TARİH DUVARLARDA YAŞAYACAK
Denizli’nin Buldan İlçesi’ne bağlı Yenicekent Mahallesi’ndeki istinat duvarları renklendi.
Tripolis Antik Kenti ile isminden söz ettiren Yenicekent Mahallesi’nde boş duvarlar antik kent resimleri ile birlikte ilçenin simgeleri ile donatıldı. Denizlili ünlü ressam Gürcan Ekici, Buldan İlçesi’nden sonra şimdi de Yenicekent Mahallesi’ndeki duvarları ilçe sembolleri ile donattı. Buldan Belediyesi tarafından yaptırılan duvar resimlerinde özellikle Tripolis Antik Kenti’nin ön planda tutuldu. Ressam Gürcan Ekici, yöreye özgü çalışmalar yaptığını söyledi. Ekici, “Yenicekent mahallesindeki istinat duvarlarının birçoğunu yöreye özgü resimler yaptım. Yenicekent ile bütünleşen antik kent Tripolis’i ön plan da tutmayı özen gösterdik.

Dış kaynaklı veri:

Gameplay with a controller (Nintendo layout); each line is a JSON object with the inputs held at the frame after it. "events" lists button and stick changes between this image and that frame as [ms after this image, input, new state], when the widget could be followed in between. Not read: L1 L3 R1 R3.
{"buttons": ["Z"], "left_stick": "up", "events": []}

Bu çalışmaları bir ayda tamamladım. Yenicekent Mahallesi’nin görünümünü değiştirdik. Görenler çalışmalarımız hakkında olumlu eleştirilerde bulunuyor” dedi. Buldan Belediye Başkanı Mustafa Gülbay, yaptıkları çalışmalarla ilçenin görüntüsünü daha güzel hale getirdiklerini söyledi. Başkan Gülbay, “Yöremizin simgelerini atıl durumdaki duvarlarımıza resmettirdik. Yöremiz güzel görünümü büründü. Tarihi duvarlarda da yaşatıyoruz” dedi. Ressam Gürcan Ekici, yörenin simgelerinin haricinde büyük boy Atatürk portrelerini de yer verdiklerini ifade etti.
TRİPOLİS ANTİK KENTİ
Denizli merkezine 40 km. uzaklıktaki Buldan İlçesi, Yenicekent Kasabası ile Menderes Nehri arasındaki yamaç üzerinde kurulmuştur. Tripolis batıya ve kuzeye açılan vadilerle Ege’ye güneydoğusundaki Çürüksu Ovası ve vadileri ile İç Anadolu ve Akdeniz’e ulaşımı bulunan antik kentlerden birisidir. Kentin güneyinde Çürüksu Vadisi’nde kurulmuş olan çağdaşı Laodikeia’ya 30 km. Hierapolis’e ise 20 km. uzaklıktadır. Tripolis’in ilk kuruluşu hakkında kesin bilgilere sahip olunamamıştır. Ancak, kaynaklarda Tripolis’in ilk adının Apollonia olduğu daha sonra Geç Helenistik Dönem de Tripolis olarak adlandırıldığı ve ilk kuruluşunun Lidya Devleti zamanında olduğuna ilişkin belgelere rastlanılmaktadır. Tripolis Lidya Şehirleri arasında yer almasına karşın Frigya ve Karya bölgelerine ulaşımı sağlayan önemli sınır, ticaret ve tarım merkezlerinden biri görünümündedir. Menderes Nehri ile Çürüksu Çayı’nın bereketlendirdiği, Çürüksu Ovası’nın büyük bir bölümüne hakim kentlerden biri olup, kuruluş biçimiyle ve şehircilik anlayışı ile yörenin en zengin kentleri arasında yer almaktadır. Tripolis’in ilk kuruluşunun Lidyalılar zamanında olmasına karşın, yüzeydeki kalıntılar uslup olarak Roma ve Bizans Dönemi mimari özelliklerini ve yapı örneklerini göstermektedir. Tripolis Antik Kenti İ.Ö. II.yy sonları ile İ.S. I.yy. ortalarında ve IV. Yy. ortalarında birçok deprem ve savaşlara sahne olduğundan çok tahrip olmuştur. Kent en görkemli dönemini Roma devrinde yaşamıştır. Kentin Ana Cadde’sinde 1993 yılında Müze Müdürlüğü’nce kazı yapılmış olup, burada kazı çalışmalarına 2007 yılında tekrar başlamıştır.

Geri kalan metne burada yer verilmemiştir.